Вдобавок и на работе, в следственной части, Амелина ждут огорчения: папку с самыми важными документами, венец его трудов, забирает себе шеф и вот уже демонстрирует корреспондентам, общества которых не чуждается хлебом не корми. (Тоже из жизни!) У Амелина моего непростые отношения со спиртным, все это время он, надо понимать, держался, теперь - развязывает. Жена встречает его горькой фразой: "Зачем ты это сделал?!"

Идея заключалась в том, что в этом "Процессе" - процессе - нет правых и виноватых: каждый поступает согласно своим жизненным интересам, то есть предопределенной ему роли и судьбе. Будницкий, он же Рунич у нас в фильме, берет и дает потому, что не может не брать и не давать; следователи должны преследовать таких, как он, судьи - судить, адвокаты - защищать; никто не делает ничего сверх того, что есть его интерес, его вектор - и все эти воли и интересы, сплетаясь друг с другом, образуют один кошмарный клубок человеческих страданий. Так было задумано.

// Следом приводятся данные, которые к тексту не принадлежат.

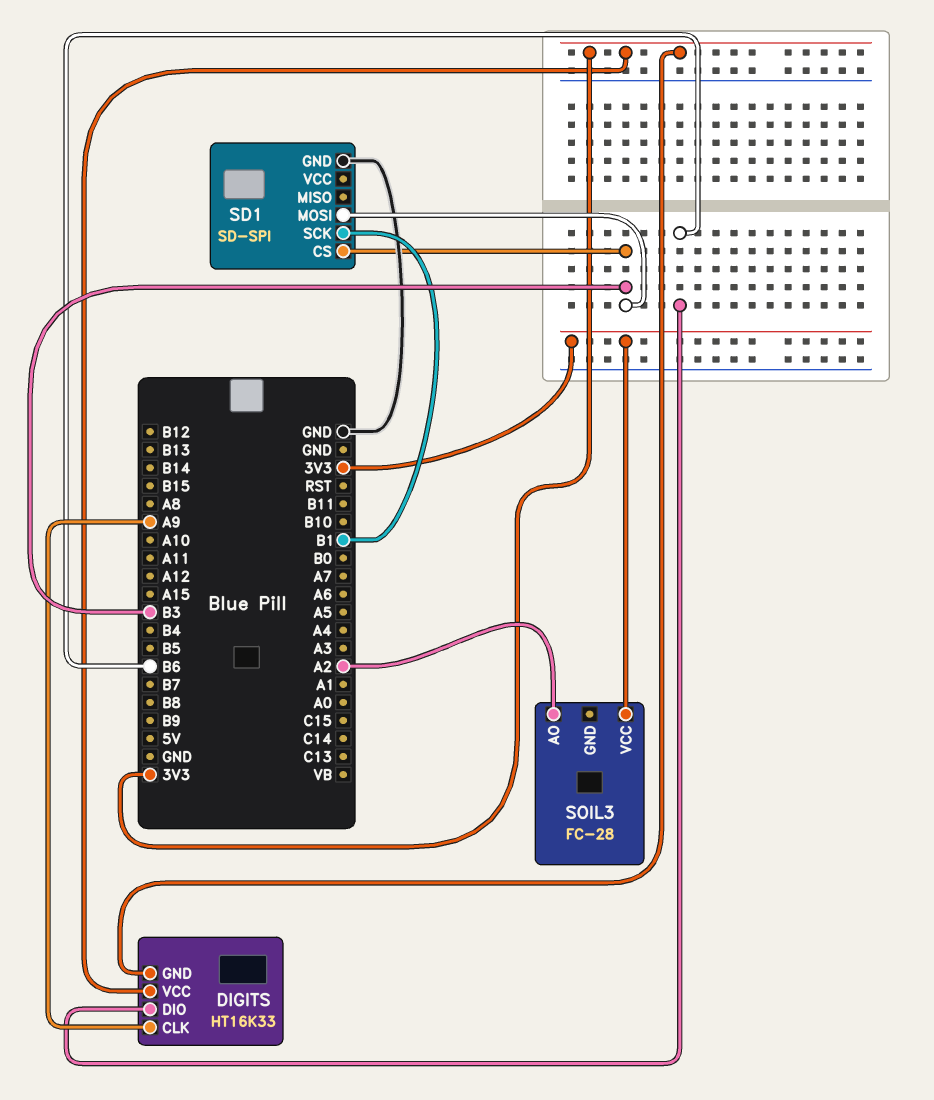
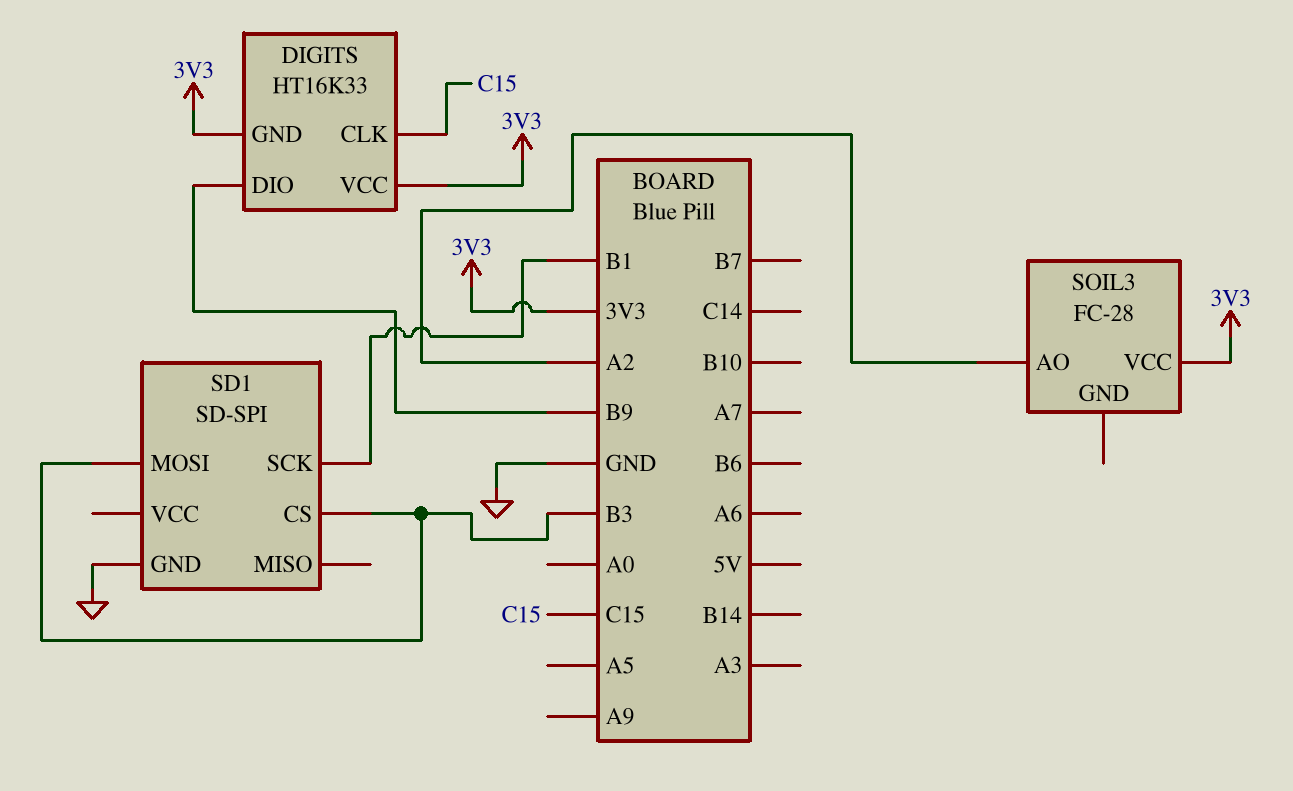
DIGITS pin CLK: A9 -> C15
DIGITS pin DIO: B6 -> B9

И это был, пожалуй, первый сценарий, первый фильм в нашем кино, где правосудие оказывалось неправедным. Это у них, у американцев, правым или по крайней мере достойным сочувствия всегда был человек и никогда государство и общество. Это они выступали гуманистами - шла ли речь о "полуночном ковбое", живущем за чертой общества, о правонарушителях ли Бонни и Клайде, за которыми охотится полиция. У нас полиция, то бишь милиция, всегда права, суд - справедлив, приговор - правосуден, преступники - наказаны по заслугам. Кажется, первый раз люди за барьером, на скамье подсудимых, "торгаши", как их презрительно именовали в народе, "торговая мафия", как их называла пресса, в том числе прогрессивные "Известия" и "Огонек" из номера в номер,- эти люди возбуждали к себе хоть толику сострадания как жертвы системы.

Сценарий был написан сравнительно быстро, все в том же Болшеве, еще существовавшем. Трудностей прохождения уже не было, ситуация на "Мосфильме" почти идеальная: серьезный, основательный худсовет во главе с Юлием Райзманом был теперь единственной инстанцией, правомочной принимать сценарий и фильм, распоряжаясь средствами. То есть с одной стороны творческий, элитарный, если хотите, художественный совет, озабоченный одним лишь тем, чтобы "держать планку", а с другой - никаких тебе коммерсантов-продюсеров, считающих копейку. Трудно даже поверить. Но так было.

Жаль только, что это не могло длиться вечно!

За постановку "Процесса" взялся режиссер Алексей Симонов. Худсовет, как и положено, надавал нам советов; при том подчеркивалось, что это ни в коем случае не диктат, а только рекомендации - на усмотрение автора и режиссера. Пожалуй, только сам худрук Юлий Яковлевич был категоричен в своих суждениях, но уж таков режиссерский характер, спорить с ним всегда было трудно. Иногда, опоминаясь, добавлял: "А впрочем, смотрите сами" тоже хотел быть либералом, не отставать от века.

Это был 1987 год.

Фильм вышел в 1989-м. Успеха он не имел.

Это, собственно, и есть предмет моего рассказа. Процесс без кавычек.

Алеша Симонов - сын своего отца, очень похож лицом, но существенно ниже ростом. Как бы укороченное издание Симонова-старшего.

Так же активен, отзывчив, неутомим. Образован. С той же, до удивления, склонностью к текущей политике и общественной деятельности, отвлекшей его в конце концов от режиссуры. Сейчас он председатель Фонда защиты гласности и очень полезен, насколько я знаю, на этом посту.